The novel Fatherland by Robert Harris, presents an alternative history of World War Two. By 1964, the Germans rule most of Europe. The new image that the Nazis want to project is a benign one. They decide to destroy all evidence of the Final Solution. All the concentration camps are destroyed, and anyone associated with its implementation is eliminated. In short, the Nazis try to erase their own history.

I bring this up because of the current upheaval going on in the US. The recent tragedy of the death and injuries in Charlottesville, but the wider question about removing statues from Confederate period in the South. Should statues of generals Robert E Lee and Stonewall Jackson be taken down? Yes, they fought on the Southern side in the Civil War to preserve the way of life, especially the institution of slavery, but they are part of American history, like it or not. Robert E Lee is as much part of American history as John F Kennedy or Abraham Lincoln.

Removing them does not erase them for history,just because White Supremacists/Nationalists/ Klansmen celebrate them as heroes. You place these statues in their historical context and educate people about what happened when man forgets basic humanity and decency. The statues are symbols of America's racist past, a past that we can all learn from. Once you take down statues, what next? Destroy all the plantation houses built as a result of slavery? That would include houses in the North as well as the South. Slavery was not just a Southern preserve. You will go down a slippery slope of removing items from you past that make you feel uncomfortable or do not suit the current trend.

In hundred years from now, what symbol today will we deem to unacceptable? Last week, I visited the city of Bristol in England, which was once a port used to transport slaves from Africa.

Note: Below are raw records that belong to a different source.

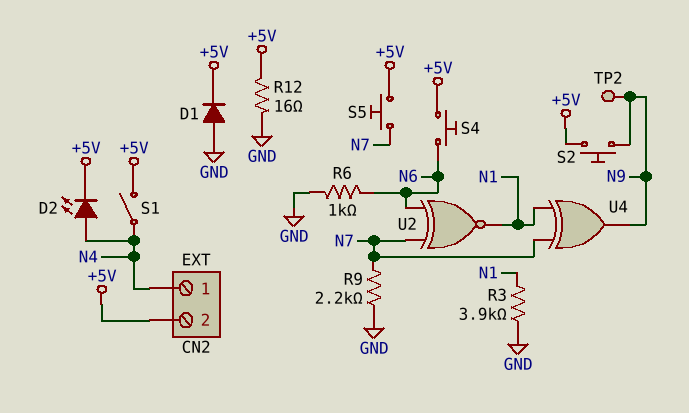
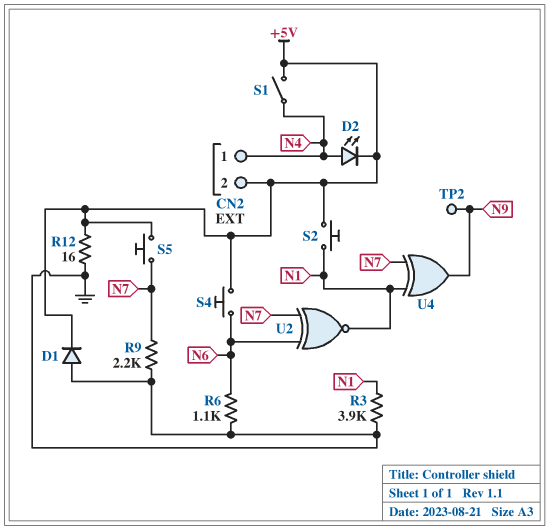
R6: 1k (GND, N6) -> 1.1k (GND, N6)
S2: button (+5V, N9) -> button (+5V, N1)

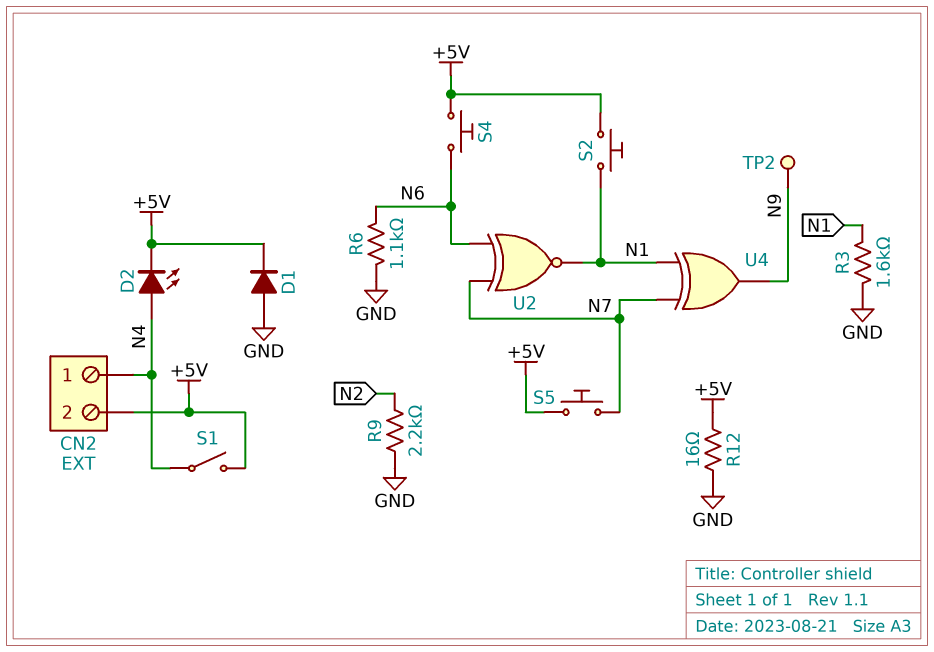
R3: 3.9k (GND, N1) -> 1.6k (GND, N1)
R9: 2.2k (GND, N7) -> 2.2k (GND, N2)

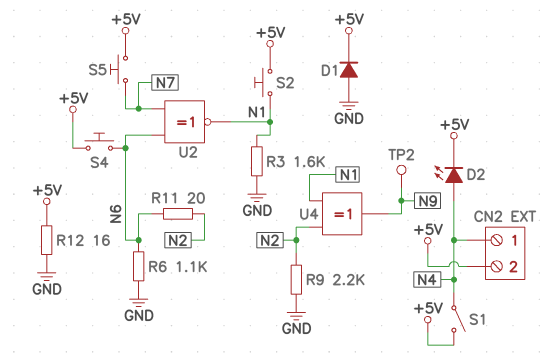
R11: none -> 20 (N2, N6)
U4: XOR (in N1, in N7, out N9) -> XOR (in N1, in N2, out N9)

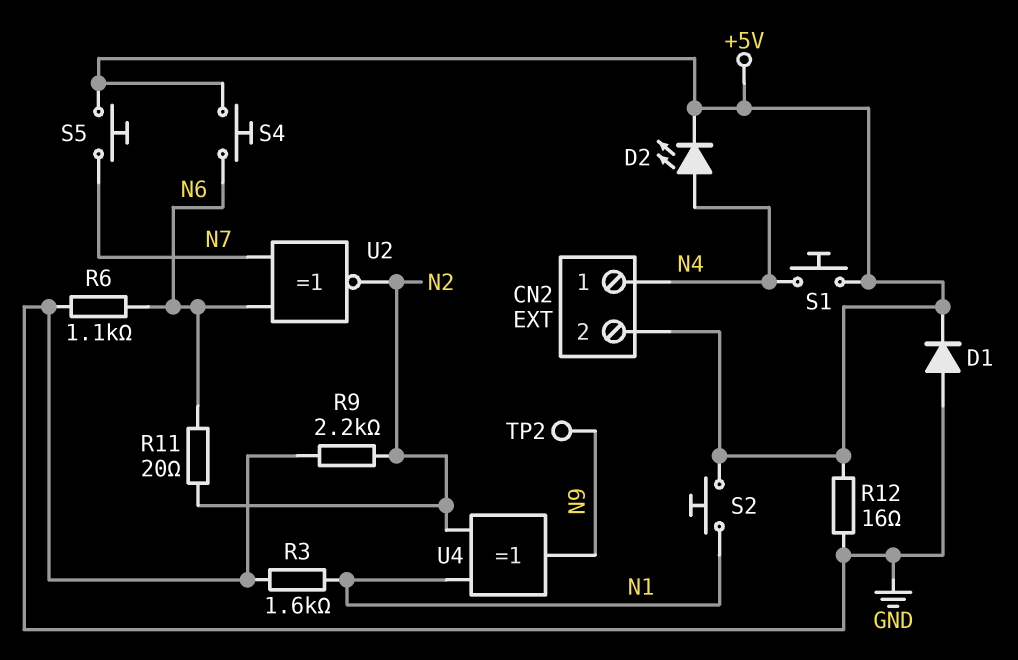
S1: switch (+5V, N4) -> button (+5V, N4)
U2: XNOR (in N6, in N7, out N1) -> XNOR (in N6, in N7, out N2)

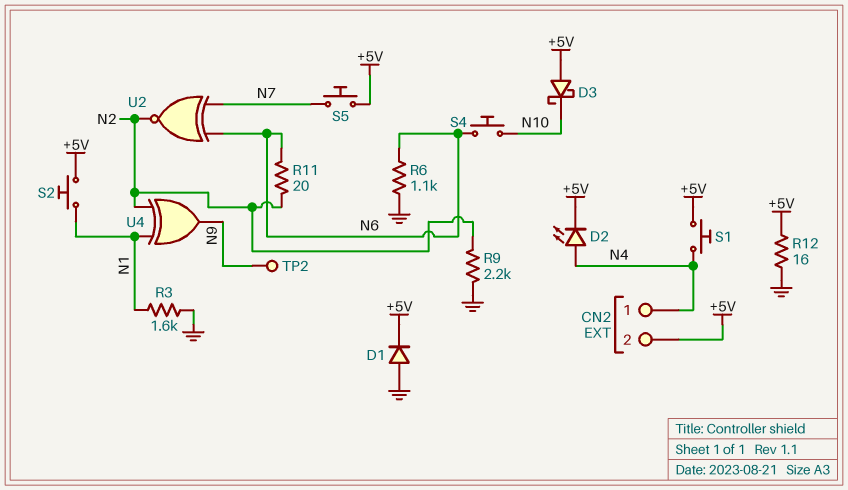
D3: none -> schottky (A +5V, K N10)
S4: button (+5V, N6) -> button (N6, N10)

The city's wealth was built on the slave trade. This fact is now acknowldeged and accepted. There are museums that record and illustrate this aspect of the city's history. I have been to Harpers Ferry in Virginia, and there are still advertisements and notices about slaves for sale. I hope they stay there forever.

If you start destroying or erasing your past because, it is no longer fashionable or does not suit the current mood, aren't you destoying your own cultural history? That's what vandals like the Taliban and ISIS do in Syria and Iraq. Surely, we don't agree with them, do we?